De opvolger van Koolmees, minister voor Armoedebeleid, Participatie en Pensioenen Carola Schouten, diende op 29 maart 2022 uiteindelijk het wetsvoorstel in bij de Tweede Kamer. De Kamer debatteerde ruim honderd uur over het wetsvoorstel.[9] Het kabinet-Rutte IV had weliswaar een meerderheid in de Tweede Kamer, maar moest met het oog op de minderheid in de Eerste Kamer ook oppositiepartijen overhalen. GroenLinks en Partij van de Arbeid stelden drie wijzigingsvoorstellen als voorwaarde, zoals wettelijke doelstelling om aantal werknemers zonder pensioenregeling te halveren. Deze werden aangenomen met steun van de coalitie. Achttien andere wijzigingsvoorstellen kregen eveneens een meerderheid, zoals het beperken van vrijheid van fondsen, minder extreme beleggingsrisico's en het gelijktrekken van gepensioneerden.[10] Op 22 december 2022 werd de wet aangenomen in de Tweede Kamer, gesteund door VVD, D66, CDA, PvdA, GroenLinks, ChristenUnie, SGP en Volt (93 stemmen voor, 48 tegen).[11]

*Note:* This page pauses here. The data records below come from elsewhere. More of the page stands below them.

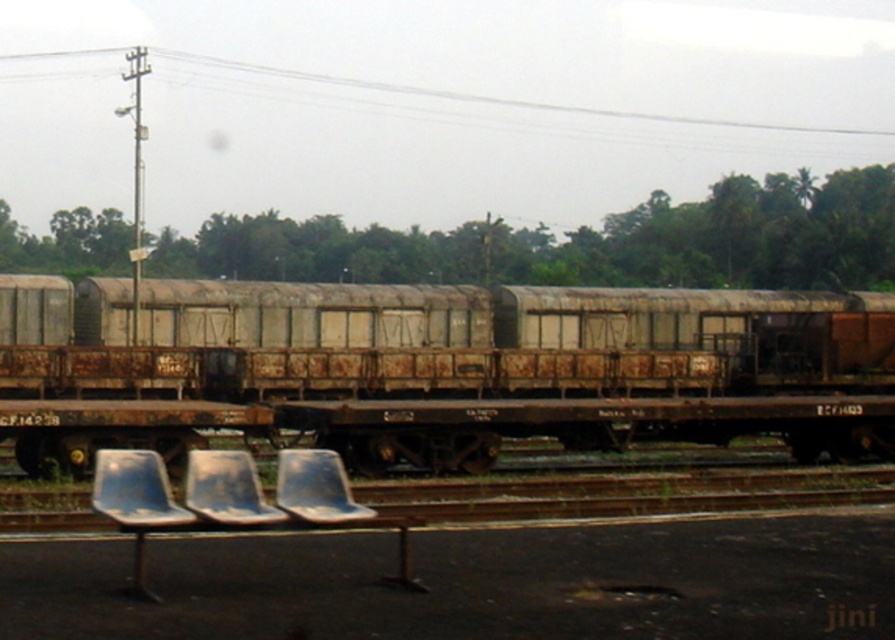
Question: Which object is positioned closest to the rusty metal train car at center?

Choices:
 (A) white plastic chair at lower center
 (B) metallic gray chair at lower center
 (C) blue plastic chair at lower left

Answer: (A)

Question: Does rusty metal train car at center appear on the left side of metallic gray chair at lower center?

Choices:
 (A) no
 (B) yes

Answer: (A)

Question: Which is farther from the rusty metal train car at center?

Choices:
 (A) blue plastic chair at lower left
 (B) white plastic chair at lower center

Answer: (A)

Question: Is rusty metal train car at center to the left of metallic gray chair at lower center from the viewer's perspective?

Choices:
 (A) no
 (B) yes

Answer: (A)

Question: Which point is closer to the camera?

Choices:
 (A) rusty metal train car at center
 (B) metallic gray chair at lower center
 (C) blue plastic chair at lower left
 (D) white plastic chair at lower center

Answer: (C)

Question: Can you confirm if blue plastic chair at lower left is smaller than metallic gray chair at lower center?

Eerste Kamer[bewerken | brontekst bewerken]

Na behandeling in de Tweede Kamer werd het naar de Eerste Kamer verstuurd. Oppositiepartijen PVV, 50PLUS, JA21 en SP probeerden daar de wetsbehandeling te vertragen, omdat in maart de Provinciale Statenverkiezingen 2023 plaatsvonden en eind mei de Eerste Kamerverkiezingen 2023. Er werden bijvoorbeeld meer dan duizend schriftelijke vragen over de wet gesteld.[12]

Om tegemoet te komen aan zorgen in de Eerste Kamer beloofde minister Schouten pensioenfondsen tot minimaal 2028 te geven om over te stappen op het nieuwe stelsel. Ook zegde zij toe een regeringscommissaris aan te stellen die in de gaten moet houden of dit haalbaar is.[13]

Tijdens de behandeling in de Eerste Kamer stelde de SP dat een tweederde meerderheid vereist was voor de wet. De wet wijzigt namelijk de Algemene pensioenwet politieke ambtsdragers (Appa), waarvoor de grondwet stelt dat een tweederde meerderheid vereist is. Volgens minister Schouten was dat echter niet nodig omdat het slechts om wetstechnische wijzigingen gaat die juist geen wijzigingen in de praktijk te betekenen. Op 30 mei stemde de Eerste Kamer in met de constatering dat een gewone meerderheid voldoende is.[14] Dezelfde avond stemde de Eerste Kamer ook in met de voorliggende wet (46 voor, 27 tegen).[15]